20. Cystic Fibrosis
Definition
Cystic fibrosis (CF) is an ultimately lethal inherited disorder. It predominately affects the function of endocrine glands, with wide-ranging effects on multiple organ systems, including the lungs, pancreas, intestines, and liver. CF is characterized by chronic pulmonary infections and inadequate pancreatic enzymes, along with other associated complications.
Incidence
In the United States, the incidence of cystic fibrosis in Caucasians of northern European heritage is 1:3200; in the African American population, 1:15,000; in the Hispanic population, 1:9200; and in the Asian American population, 1:30,000. Internationally, the occurrence ranges from 1:620 in a specific group of Dutch heritage to 1:90,000 among Asian populations.
Etiology
Cystic fibrosis is an autosomal recessive disease, the expression of which is a defect in the gene for the cystic fibrosis transmembrane conductance regulator (CFTR). CFTR encodes a protein that is a chloride channel regulated by cyclic adenosine monophosphate (cAMP). This mutation produces cAMP-regulated chloride transport abnormalities in epithelial cells’ mucosal surfaces. The subsequent chloride transport failure, along with the concomitant water transport abnormalities, culminates in very viscous secretions within the respiratory system, pancreas, gastrointestinal tract, sweat glands, and other exocrine tissues. The viscous secretions are tenacious and difficult to clear.

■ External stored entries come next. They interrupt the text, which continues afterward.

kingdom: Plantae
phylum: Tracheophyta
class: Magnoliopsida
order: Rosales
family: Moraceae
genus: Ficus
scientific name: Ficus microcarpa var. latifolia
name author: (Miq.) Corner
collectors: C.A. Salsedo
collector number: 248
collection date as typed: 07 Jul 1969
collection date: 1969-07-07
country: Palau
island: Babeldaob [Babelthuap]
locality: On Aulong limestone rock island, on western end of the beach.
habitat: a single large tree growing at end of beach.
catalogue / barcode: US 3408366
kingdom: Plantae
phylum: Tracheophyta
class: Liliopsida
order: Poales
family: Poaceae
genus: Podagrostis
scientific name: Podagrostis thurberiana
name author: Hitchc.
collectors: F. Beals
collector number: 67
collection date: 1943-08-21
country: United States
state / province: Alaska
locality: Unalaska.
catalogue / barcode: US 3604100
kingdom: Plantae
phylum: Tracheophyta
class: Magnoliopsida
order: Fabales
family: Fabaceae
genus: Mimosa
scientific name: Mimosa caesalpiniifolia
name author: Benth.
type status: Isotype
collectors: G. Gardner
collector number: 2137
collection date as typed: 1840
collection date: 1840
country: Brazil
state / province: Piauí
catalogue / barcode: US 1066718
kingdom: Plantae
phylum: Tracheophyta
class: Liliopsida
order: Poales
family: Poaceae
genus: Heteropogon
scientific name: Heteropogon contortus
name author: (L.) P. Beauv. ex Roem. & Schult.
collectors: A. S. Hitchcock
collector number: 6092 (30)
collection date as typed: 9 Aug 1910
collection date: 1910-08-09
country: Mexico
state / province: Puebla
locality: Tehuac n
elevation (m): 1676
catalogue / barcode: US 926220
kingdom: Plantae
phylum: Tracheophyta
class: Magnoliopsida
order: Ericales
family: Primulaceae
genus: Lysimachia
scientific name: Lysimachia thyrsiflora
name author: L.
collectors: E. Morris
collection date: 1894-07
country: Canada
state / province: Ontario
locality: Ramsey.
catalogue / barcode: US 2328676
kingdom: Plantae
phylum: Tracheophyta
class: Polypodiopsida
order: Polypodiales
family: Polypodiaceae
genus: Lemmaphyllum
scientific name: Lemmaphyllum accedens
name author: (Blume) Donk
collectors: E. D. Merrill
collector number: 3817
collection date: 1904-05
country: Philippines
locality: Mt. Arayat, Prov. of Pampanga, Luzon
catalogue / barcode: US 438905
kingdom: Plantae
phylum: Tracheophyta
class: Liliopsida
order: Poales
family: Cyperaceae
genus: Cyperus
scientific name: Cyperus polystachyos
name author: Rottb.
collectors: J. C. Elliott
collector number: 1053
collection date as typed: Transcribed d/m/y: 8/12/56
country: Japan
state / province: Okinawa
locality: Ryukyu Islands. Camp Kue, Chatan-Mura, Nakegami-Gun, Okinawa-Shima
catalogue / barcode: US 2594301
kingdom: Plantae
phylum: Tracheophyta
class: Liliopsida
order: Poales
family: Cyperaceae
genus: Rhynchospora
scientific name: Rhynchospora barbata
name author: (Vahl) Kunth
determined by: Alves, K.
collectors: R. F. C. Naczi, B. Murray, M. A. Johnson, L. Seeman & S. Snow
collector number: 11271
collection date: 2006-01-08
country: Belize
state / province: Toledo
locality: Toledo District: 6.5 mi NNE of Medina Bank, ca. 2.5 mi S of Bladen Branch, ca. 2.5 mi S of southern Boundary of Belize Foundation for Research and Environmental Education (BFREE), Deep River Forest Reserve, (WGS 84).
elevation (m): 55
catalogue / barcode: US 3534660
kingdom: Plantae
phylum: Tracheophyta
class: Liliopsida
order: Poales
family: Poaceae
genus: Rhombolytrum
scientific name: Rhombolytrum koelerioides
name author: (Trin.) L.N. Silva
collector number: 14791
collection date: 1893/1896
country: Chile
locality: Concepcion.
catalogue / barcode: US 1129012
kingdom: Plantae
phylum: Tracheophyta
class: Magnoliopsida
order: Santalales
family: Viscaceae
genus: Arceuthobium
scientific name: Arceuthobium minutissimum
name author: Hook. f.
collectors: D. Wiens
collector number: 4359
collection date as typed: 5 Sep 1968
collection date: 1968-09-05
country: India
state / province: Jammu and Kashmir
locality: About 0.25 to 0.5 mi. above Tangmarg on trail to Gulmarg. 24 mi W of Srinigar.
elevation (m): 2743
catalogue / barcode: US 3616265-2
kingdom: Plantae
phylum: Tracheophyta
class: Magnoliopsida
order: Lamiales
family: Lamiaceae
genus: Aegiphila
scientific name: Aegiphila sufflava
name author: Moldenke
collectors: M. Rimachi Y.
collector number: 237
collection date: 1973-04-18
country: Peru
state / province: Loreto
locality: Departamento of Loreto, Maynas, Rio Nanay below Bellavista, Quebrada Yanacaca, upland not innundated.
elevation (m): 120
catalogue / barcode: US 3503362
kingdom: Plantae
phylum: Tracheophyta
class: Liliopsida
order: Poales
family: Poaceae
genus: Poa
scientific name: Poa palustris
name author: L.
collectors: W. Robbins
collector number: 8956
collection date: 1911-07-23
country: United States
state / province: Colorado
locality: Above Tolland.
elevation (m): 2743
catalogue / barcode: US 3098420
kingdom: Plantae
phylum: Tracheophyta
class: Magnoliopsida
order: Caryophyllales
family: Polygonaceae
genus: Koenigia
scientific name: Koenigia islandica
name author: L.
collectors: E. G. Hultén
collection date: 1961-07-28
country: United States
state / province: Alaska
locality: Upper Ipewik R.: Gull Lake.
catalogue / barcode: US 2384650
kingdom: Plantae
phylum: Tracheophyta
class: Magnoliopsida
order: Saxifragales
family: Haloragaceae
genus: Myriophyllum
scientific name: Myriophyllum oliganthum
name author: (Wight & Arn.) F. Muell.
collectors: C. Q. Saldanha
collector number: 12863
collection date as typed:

Lung disease is the most common reason for death among CF patients. The lungs develop quite normally in utero, are normal at birth, and for a period of time after birth. The thick, tenacious mucous secretions establish a scenario for infection that is followed by a neutrophilic inflammatory response. This cycle of infection followed by neutrophilic inflammation continues throughout the patient’s life. It eventually produces structural damage, impaired gas exchange, end-stage lung disease, and finally, early death.
Signs and Symptoms
• Abdominal distention
• Cheilosis
• Cough (dry and productive)
• Cyanosis
• Digit clubbing
• Dry skin
• Hepatosplenomegaly
• Hyperresonant chest
• Increased anteroposterior chest diameter
• Kyphosis
• Nasal polyps
• Parotid gland swelling
• Rectal prolapse
• Respiratory distress
• Rhinitis
• Scoliosis
• Submandibular gland swelling
• Tachypnea
• Wheezing
Medical Management
Cystic fibrosis affects multiple organs. Management is thus a multidisciplinary effort that may involve surgery (general, cardiothoracic, or transplant), endocrinology, otolaryngology, pulmonology, cardiology, and gastroenterology. Most often the patient with cystic fibrosis is treated primarily by a pulmonologist because of the prevalence of pulmonary symptoms. The viscous secretions commonly seen in the patient with cystic fibrosis create a persistent, rich growth medium for infectious organisms, such as Haemophilus influenza, Klebsiella pneumoniae, Escherichia coli, and Staphylococcus aureus. The patient typically experiences recurrent bouts of respiratory/pulmonary infections that are treated with antibiotics. They are usually very well educated about the disease, even at a young age, and receive respiratory treatments every day. One goal of the treatments is to dramatically reduce the viscosity of the secretions and facilitate expectoration of the mucus. Daily chest physiotherapy and postural drainage are often required to help facilitate expectoration of the mucus.